ASSIGNMENT
Give the lines below again, exactly as they stand, and leave out the images.

Page images and extracted text
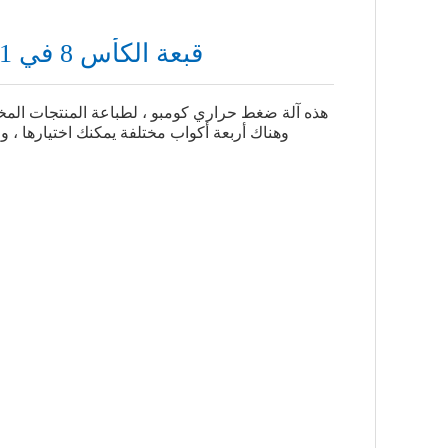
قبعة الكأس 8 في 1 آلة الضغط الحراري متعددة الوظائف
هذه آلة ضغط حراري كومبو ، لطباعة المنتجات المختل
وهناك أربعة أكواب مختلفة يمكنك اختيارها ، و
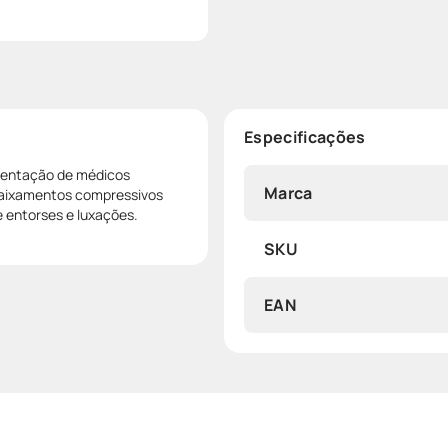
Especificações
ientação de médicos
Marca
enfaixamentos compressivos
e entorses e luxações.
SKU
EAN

OUTPUT
قبعة الكأس 8 في 1 آلة الضغط الحراري متعددة الوظائف
هذه آلة ضغط حراري كومبو ، لطباعة المنتجات المختل
وهناك أربعة أكواب مختلفة يمكنك اختيارها ، و
Especificações
ientação de médicos
Marca
enfaixamentos compressivos
e entorses e luxações.
SKU
EAN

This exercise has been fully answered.